Es störte den Deutschen nicht. Er empfand im Gegenteil ein Glücksgefühl über die Vertrautheit, die plötzlich zwischen ihm und der Frau bestand.
»Manche Menschen sagen, trauern kann man nur für sich allein«, sagte die Chinesin.
Sie schüttelte leicht den Kopf.
Ihr schwarzes, seidig glänzendes Haar, das sonst hochgesteckt war, fiel jetzt über ihre Schultern.
Die Kopfbewegung versetzte es in eine Wellenbewegung. Wie sanfter Seegang.
»Ich glaube das nicht«, fuhr sie fort. »Ich habe es nie geglaubt und auch nie so empfunden. Auch damals nicht, als mein Vater gestorben war. Ich war froh, daß es Menschen gab, die sich um mich kümmerten. Die mich nicht allein ließen mit meinem Schmerz. Reverend Hume, Mrs. Goldridge und Sun Cheng.«
Sie trat auf den Besucher zu und legte mit einer vollkommen selbstverständlich wirkenden Geste ihre schmalen Hände auf seine breiten Schultern.
Ihr exotischer Duft hüllte ihn ein.
Ihre Wärme, die zu seiner wurde, durchflutete seinen Körper und erfüllte ihn mit einem wohligen Kribbeln.
Sie hob ihr schmales Gesicht, und die schrägstehenden Katzenaugen blickten direkt in Jacobs grünbraune Augen. In ihren Pupillen lag der Schimmer von Smaragden.
»Und jetzt bin ich mehr als froh, daß du mich nicht mit meiner Trauer allein läßt, Jake. Ich weiß nicht, ob ich dich erwartet habe. Aber ich weiß genau, daß ich mich nach dir sehnte.«
Jacob wollte antworten, mußte dazu aber mehrmals ansetzen. Sein Mund und seine Kehle waren plötzlich knochentrocken. Als hätte er eine ganze Handvoll Staub geschluckt.

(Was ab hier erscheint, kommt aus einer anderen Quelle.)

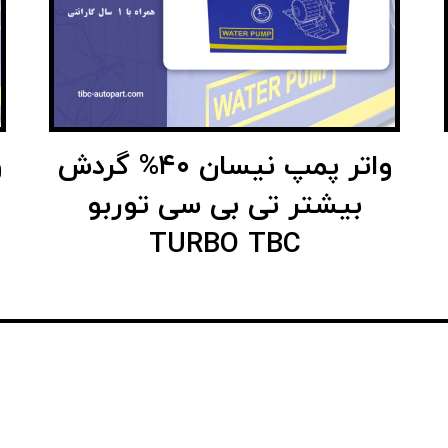
واتر پمپ نیسان ۴۰% گردش
بیشتر تی بی سی توربو
TURBO TBC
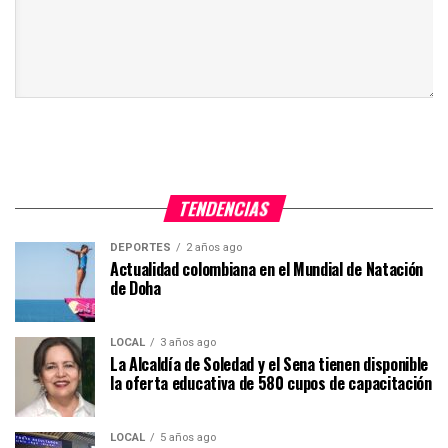
TENDENCIAS
DEPORTES
2 años ago
Actualidad colombiana en el Mundial de Natación
de Doha
LOCAL
3 años ago
La Alcaldía de Soledad y el Sena tienen disponible
la oferta educativa de 580 cupos de capacitación
LOCAL
5 años ago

»Warum trauerst du, Shu-hsien?«
Er bemühte sich, ihren richtigen Namen einigermaßen korrekt auszusprechen.
Es schien ihm auf einmal unangemessen, sie >Susu< zu nennen. Das taten fast alle anderen Weißen.
Aber zu denen gehörte er jetzt nicht mehr. Für die junge Frau war er etwas Besonderes.
Das hatte sie ihm eben deutlich zu verstehen gegeben. Und sie war genauso etwas Besonderes für ihn.
»Ich weine um Sun Cheng«, erklärte sie mit leiser Stimme.